● YOUR TASK:
The lines to copy are those in the listing that hold the word "МАЛЕНЬКАЯ".

=====

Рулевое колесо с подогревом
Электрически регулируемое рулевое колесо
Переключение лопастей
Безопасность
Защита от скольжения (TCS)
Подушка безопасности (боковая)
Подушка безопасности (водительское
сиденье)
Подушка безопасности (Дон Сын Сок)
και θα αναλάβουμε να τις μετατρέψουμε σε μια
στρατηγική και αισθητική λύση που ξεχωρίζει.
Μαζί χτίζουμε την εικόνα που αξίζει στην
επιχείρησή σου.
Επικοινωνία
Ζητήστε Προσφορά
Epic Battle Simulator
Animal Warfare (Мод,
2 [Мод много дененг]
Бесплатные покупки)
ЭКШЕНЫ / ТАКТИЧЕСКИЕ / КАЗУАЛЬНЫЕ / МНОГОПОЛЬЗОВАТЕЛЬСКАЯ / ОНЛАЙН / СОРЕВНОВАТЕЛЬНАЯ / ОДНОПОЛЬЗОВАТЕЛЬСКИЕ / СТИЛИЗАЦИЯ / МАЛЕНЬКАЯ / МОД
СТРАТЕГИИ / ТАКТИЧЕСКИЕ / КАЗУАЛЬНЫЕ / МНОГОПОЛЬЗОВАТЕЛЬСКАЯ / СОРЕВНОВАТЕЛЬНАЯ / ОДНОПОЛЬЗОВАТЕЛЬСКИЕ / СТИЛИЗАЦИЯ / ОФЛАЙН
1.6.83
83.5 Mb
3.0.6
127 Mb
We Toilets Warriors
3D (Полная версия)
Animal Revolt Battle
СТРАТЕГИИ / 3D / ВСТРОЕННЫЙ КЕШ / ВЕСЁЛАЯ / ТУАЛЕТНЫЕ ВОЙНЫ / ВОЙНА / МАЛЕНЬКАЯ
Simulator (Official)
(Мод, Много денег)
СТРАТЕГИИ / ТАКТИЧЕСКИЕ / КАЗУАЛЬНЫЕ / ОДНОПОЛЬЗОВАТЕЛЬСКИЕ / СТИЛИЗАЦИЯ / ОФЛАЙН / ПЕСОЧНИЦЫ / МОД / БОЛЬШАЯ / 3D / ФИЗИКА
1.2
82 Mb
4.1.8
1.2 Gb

=====

● RESPONSE BELOW:
ЭКШЕНЫ / ТАКТИЧЕСКИЕ / КАЗУАЛЬНЫЕ / МНОГОПОЛЬЗОВАТЕЛЬСКАЯ / ОНЛАЙН / СОРЕВНОВАТЕЛЬНАЯ / ОДНОПОЛЬЗОВАТЕЛЬСКИЕ / СТИЛИЗАЦИЯ / МАЛЕНЬКАЯ / МОД
СТРАТЕГИИ / 3D / ВСТРОЕННЫЙ КЕШ / ВЕСЁЛАЯ / ТУАЛЕТНЫЕ ВОЙНЫ / ВОЙНА / МАЛЕНЬКАЯ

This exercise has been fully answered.